- **Supplied passage**
────────────────────

Love Like Winter - Comments

  • ahkdfhakfhakwgfhIOKGH!!! I LOVE LOVE LOVE LOVE LOVE IT!!! I JUST GOING TO CRY AND DIE FROM CURIOSITY!! PLEASE WRITE MORE! I love Aidan...how he calls Aurora 'Beauty'! I love the line from chapter six as well.....GAHHH! AMAZING!
    December 15th, 2012 at 05:05am
  • This is by far the most awesome werewolf-related story that I've ever read. It's even better than Twilight.

    Huzzah!

    The thing that got me hooked on your story was this semtence in chapter 6: "You’re still young, Beauty. Do you have a boyfriend?”

    I like Aurora. It's probably because of her name. But I think she's what it seems as an innocent girl. And Isabelle is just so. . . bitchy. I was like 'Sheesh. What crawled up her arse and died?'. She's just plain annoying to me.

    Aidan and that huntsman just seems to have trouble written all over them.

    This story is just so - unf.
    ashdjksj;

    I love you and this story. Please update it 8D
    April 21st, 2012 at 04:15pm
  • First I gotta say
    Love the layout.

    Now with your story
    I love how in the summary you have: "The Pack Laws"
    I thought that was totally unique right there
    Most werewolve stories don't even tell you.

    I gotta say is that you and your co-writer are great together
    I mean this is amazing to say the least.
    I love the how you guys have written this.
    You descriptions and dialogue, makes me melt.

    I can't wait for more
    Keep up the good work
    Both of you
    <3
    February 10th, 2012 at 04:15am
  • I absolutely adore this.
    February 6th, 2012 at 06:15am
  • I read the prologue and first chapter. You really have a solid, strong, and stable story.

    I also love the prologue which is the rules of a wolf pack. It tells me off the bat you put a lot of effort towards this.

    A gelid breeze brushed through tangled locks of his brown hair, bringing with it the musky smell of the forest and the remarkable mirage of freedom. The dark hairs on his chest perked up in response to the cold, and his sharp brown eyes darted out across the clearing, taking in the crowd of people that stood at his mercy. His taut chest was bare for the world to see, bronzed from hours spent running in the sun, and flecked with dark brown hair that revealed what his animosity.

    I just love the build of details not only in that paragraph, but also within the entire chapter. It was highly visual and that's a thing I really like about writing.

    I really don't have much to say since this is just lovely.
    February 5th, 2012 at 02:18am
  • This seems really good. I can't wait to read the rest of it. It's different from other things I've seen on mibba so far, so a cookie for originality.
    February 5th, 2012 at 02:04am
  • Great update honey. Hope you are feeling better.
    January 26th, 2012 at 05:10am
  • The layout is very pretty and the banner is just beautiful. The summary was very interesting, it really made me wonder how all of these rules wouod come in play. It wasn't the typical, "He's a dangerous wolf and falling in love blah blah," I think it was pretty clever to use the rules as a summary because it doesn't really give away many ideas but it does make you think on just what it's all about and how these rules would come in play.

────────────────────

- **Dataset**
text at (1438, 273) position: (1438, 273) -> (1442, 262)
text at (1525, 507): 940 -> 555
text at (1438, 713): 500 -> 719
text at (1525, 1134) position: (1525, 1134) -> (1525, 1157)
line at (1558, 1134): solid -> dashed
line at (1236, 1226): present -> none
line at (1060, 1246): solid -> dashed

────────────────────

- **Exercise set**
1. Based on the Love Like Winter comments, do these statements agree with the text? Answer yes or no for each, quoting the deciding words. (a) A commenter calls the story better than Twilight. (b) The commenter who quotes the paragraph beginning "A gelid breeze" says they have finished every chapter. (c) One commenter says the story has only one writer.
2. Carry the Love Like Winter comments forward from the point where the page ends.

- **Results for each task**
1.
(a) Yes: "It's even better than Twilight."
(b) No: "I read the prologue and first chapter."
(c) No: "I gotta say is that you and your co-writer are great together"

2.
    I really like the way you started out, how it's all this raw power and the energy of the hunt. I love the description that you guys have, I always think that the more you can clearly describe things the better that the readers can see what you're trying to write out! I think one of my favorite parts was when she was reminiscing about the animal she saw and she kept doubting herself on if there was anything more to the wolf. I think it's the cliche part of not believeing something, like when you're not sure and you don't want to guess but you can't help but wonder? I just found that interesting.

    "You want to Urban Culture?", in chapter five; shouldn't it be went to Urban culture since I'm inferring that Urban Culture is where she met Isabelle.

    I liked their encounter, and I like it even more that he's a mechanic. That's just hawt~
    anyways, it wasn't very over-done in the fact that neither of them were fawning over the other and they didn't just suddenly fall in lve at first sight. (:

    She immediately became aware of the taut, gleaming flesh that stared back at her, and she felt warmth spreading through her and a flush claimed her cheeks. The warmth built up like a flame inside of her and wrapped its hands around her chest until she was aware of nothing else besides his utter gorgeousness and masculinity, and it was all she could do not to stare as she forced her eyes to meet his. that was just love~

    I'll admit in the last chapter, when I read about them going near the stream I totally thought they were going to go skinny-dipping. Just saying ;)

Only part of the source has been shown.